◆ **TEXT BLOCK**:
.....

Even though it's been over five decades since his passing, his death remains controversial. The guitarist had a history of asthma and substance abuse. Just a few weeks after he was ejected from his band, he mysteriously drowned in the swimming pool of his own residence. 

The death was officially ruled as a misadventure by the coroner, but very little else is known of the incident. He, too, died at the young age of 27. 

Alan Wilson

Alan Wilson was a celebrated guitarist, singer, harmonica player, and primary songwriter in Canned Heat. The musician died on September 3, 1970, due to an overdose of barbiturates. 

Reportedly, Wilson suffered from depression and had attempted suicide before. So it cannot be said with certainty that the musician took his own life.

Jimi Hendrix

Jimi Hendrix is another icon who is a member of the 27 Club. According to Rolling Stone, the musician took nine sleeping pills and died as he choked on his own vomit.

He left behind a "suicide note" of sorts in the form of a poem that spanned multiple pages. 

The poem is in possession of Eric Burdon, who refuses to show it to anyone. However, he did go on record to state that Hendrix did not commit suicide in a conventional way but rather choose to exit when he wanted to. 

Janis Joplin

Joplin is often celebrated as America's first female rockstar. Beyond her music, she was known for her instinctive and outspoken liberalism, especially regarding race, which contrasted very much with her peers.

.....

◆ **TASK LIST**:
• 1. List the names that serve as section headings in the text on musicians' deaths.
• 2. Transcribe the passage of the text on musicians' deaths that runs from the words "Even though it's" up to and including the words "young age of 27.".

.....

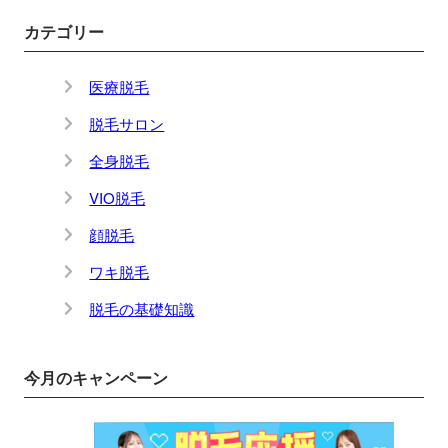
カテゴリー
医療脱毛
脱毛サロン
全身脱毛
VIO脱毛
顔脱毛
ワキ脱毛
脱毛の基礎知識
今月のキャンペーン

.....

◆ **ANSWERS TO THIS EXERCISE**:
• 1.
Alan Wilson
Jimi Hendrix
Janis Joplin

• 2.
Even though it's been over five decades since his passing, his death remains controversial. The guitarist had a history of asthma and substance abuse. Just a few weeks after he was ejected from his band, he mysteriously drowned in the swimming pool of his own residence. 

The death was officially ruled as a misadventure by the coroner, but very little else is known of the incident. He, too, died at the young age of 27.